A River in a Dry Place

And a man shall be as an hiding place from the wind, and a covert from the tempest; as rivers of water in a dry place, as the shadows of a great rock in a weary land. (Isaiah 32:2)

* * *

The rain which had been whispering down all afternoon had gradually risen to a roar outside. It hammered down on the roof and decks of the houseboat and it churned up the surface of the river beyond the sheltering breakwater. Mulder put his book down on the arm of his chair and watched the angry steel-gray swells for a minute before getting up to put some more wood in the Franklin stove he sat beside. The kindling made a satisfying hissing noise as it caught in the embers; the flare of heat felt marvelous and Mulder realized that he must have been sitting there, growing colder and colder, without even noticing.

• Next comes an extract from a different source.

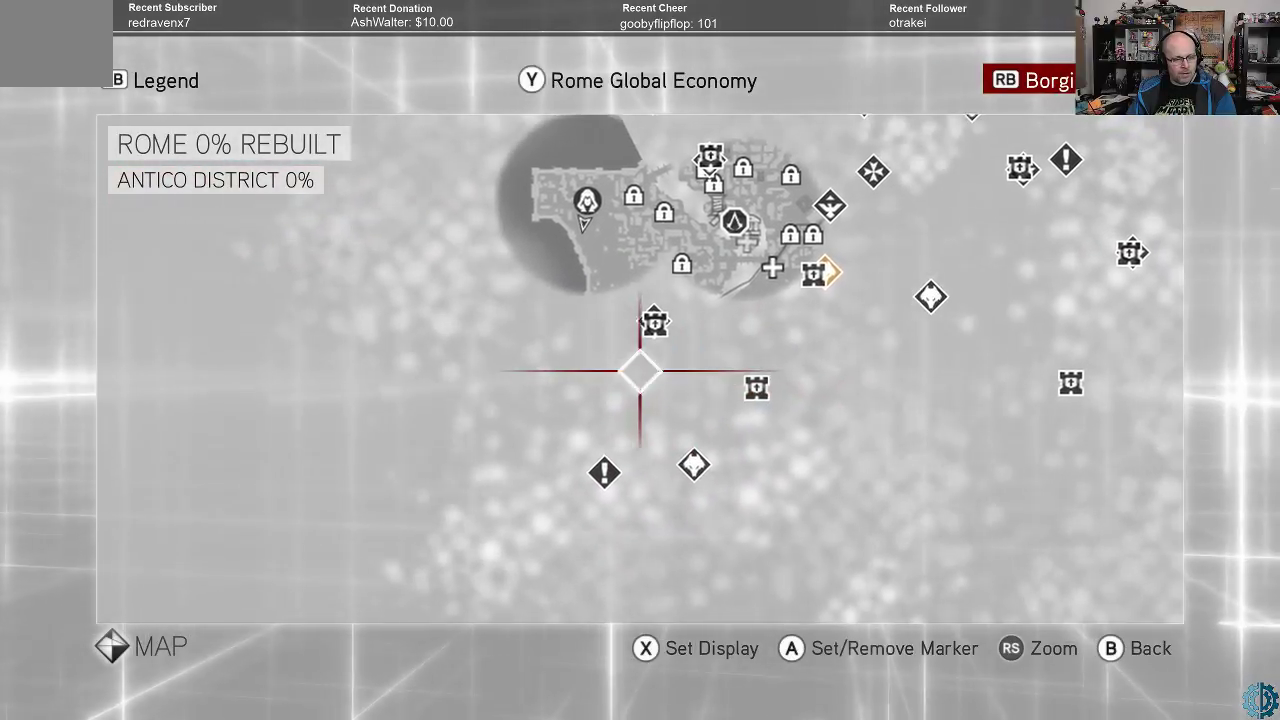
{"buttons": [], "left_stick": "center", "right_stick": "center", "events": [[267, "left_stick", "up"], [467, "left_stick", "center"]]}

He carefully closed the door of the stove and straightened, wincing at the pull of old scars. The boat rocked gently on the swollen river and light glanced off the glass of a collection of framed pictures hung on the wall above the stove. Mulder let his eyes rest on the faces of his beloved dead and was almost surprised to feel something that was nearly warmth rather than the usual swift stab of pain.

The honored dead...his mother, smiling and silver-haired, leaning on an ebony cane in the sepia wasteland of a Massachusetts autumn; Walter Skinner, caught with half a grin on his dour face; Dana Scully, one skeptical eyebrow raised, quirked at the same angle as her perfect smile; others...his father, a cipher to him, even now; his disappeared sister, trusting arm forever wrapped around her big brother's waist; a childhood friend,who had reappeared just in time to be cut down in a war he could never name. All those who had fallen and left him behind, to stand alone on the empty field of victory.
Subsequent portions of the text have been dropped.